__Job item__.
Reproduce the lines below without any change, starting with the line that contains "Alexandra Toader față de victimele regimului" and going on through the line that contains "comunismului și urmașii".

__Records for this task__.
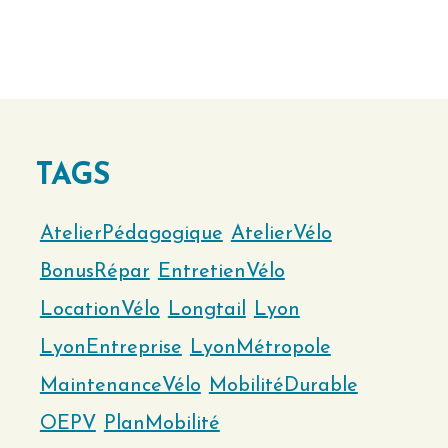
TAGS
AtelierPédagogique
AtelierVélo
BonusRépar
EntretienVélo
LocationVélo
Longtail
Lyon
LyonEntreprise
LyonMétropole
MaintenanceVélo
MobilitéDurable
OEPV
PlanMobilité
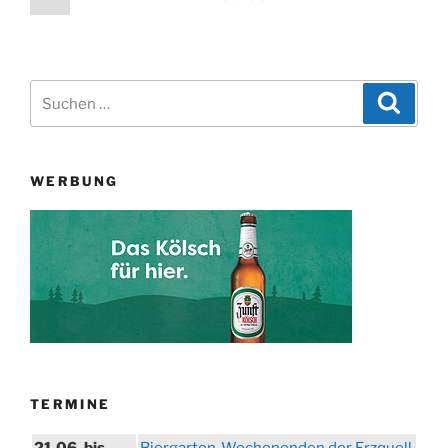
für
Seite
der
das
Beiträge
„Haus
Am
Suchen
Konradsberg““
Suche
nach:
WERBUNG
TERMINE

==

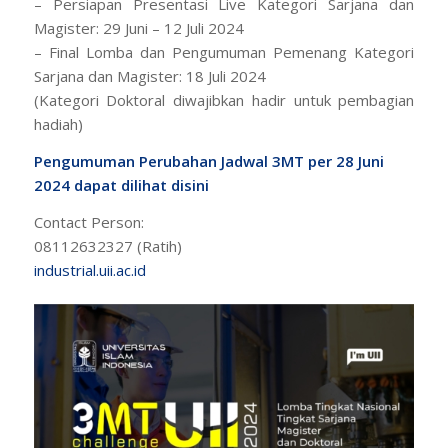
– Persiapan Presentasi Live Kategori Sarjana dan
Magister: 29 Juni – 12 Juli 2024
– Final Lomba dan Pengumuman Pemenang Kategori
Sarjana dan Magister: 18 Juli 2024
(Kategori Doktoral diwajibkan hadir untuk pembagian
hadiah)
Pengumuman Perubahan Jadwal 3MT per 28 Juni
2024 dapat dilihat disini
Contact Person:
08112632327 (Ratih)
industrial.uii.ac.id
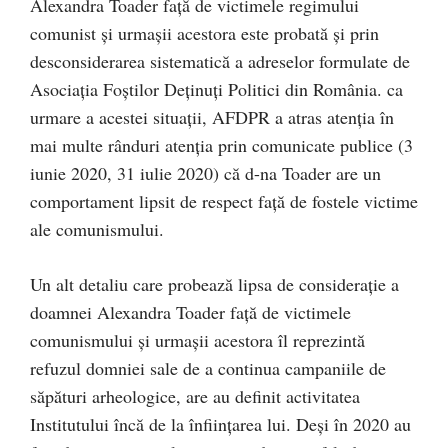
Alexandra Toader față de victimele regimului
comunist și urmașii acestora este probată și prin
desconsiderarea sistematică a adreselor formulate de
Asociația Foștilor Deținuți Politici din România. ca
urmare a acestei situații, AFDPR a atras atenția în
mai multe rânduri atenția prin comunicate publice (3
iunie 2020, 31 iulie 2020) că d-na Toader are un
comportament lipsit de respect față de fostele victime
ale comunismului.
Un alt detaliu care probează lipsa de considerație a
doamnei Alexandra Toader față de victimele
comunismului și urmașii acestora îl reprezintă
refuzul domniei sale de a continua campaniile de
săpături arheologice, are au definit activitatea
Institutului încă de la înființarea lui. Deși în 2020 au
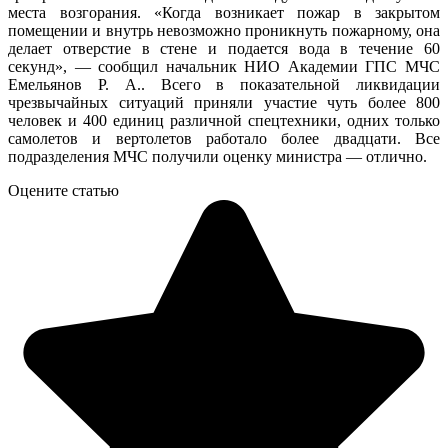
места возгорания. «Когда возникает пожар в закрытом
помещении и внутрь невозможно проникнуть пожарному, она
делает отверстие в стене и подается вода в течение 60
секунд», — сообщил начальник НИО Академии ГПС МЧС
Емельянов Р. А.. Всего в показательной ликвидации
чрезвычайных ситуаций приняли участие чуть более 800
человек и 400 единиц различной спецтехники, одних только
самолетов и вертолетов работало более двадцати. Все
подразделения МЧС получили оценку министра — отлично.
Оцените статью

__Output for this task__.
Alexandra Toader față de victimele regimului
comunist și urmașii acestora este probată și prin
desconsiderarea sistematică a adreselor formulate de
Asociația Foștilor Deținuți Politici din România. ca
urmare a acestei situații, AFDPR a atras atenția în
mai multe rânduri atenția prin comunicate publice (3
iunie 2020, 31 iulie 2020) că d-na Toader are un
comportament lipsit de respect față de fostele victime
ale comunismului.
Un alt detaliu care probează lipsa de considerație a
doamnei Alexandra Toader față de victimele
comunismului și urmașii acestora îl reprezintă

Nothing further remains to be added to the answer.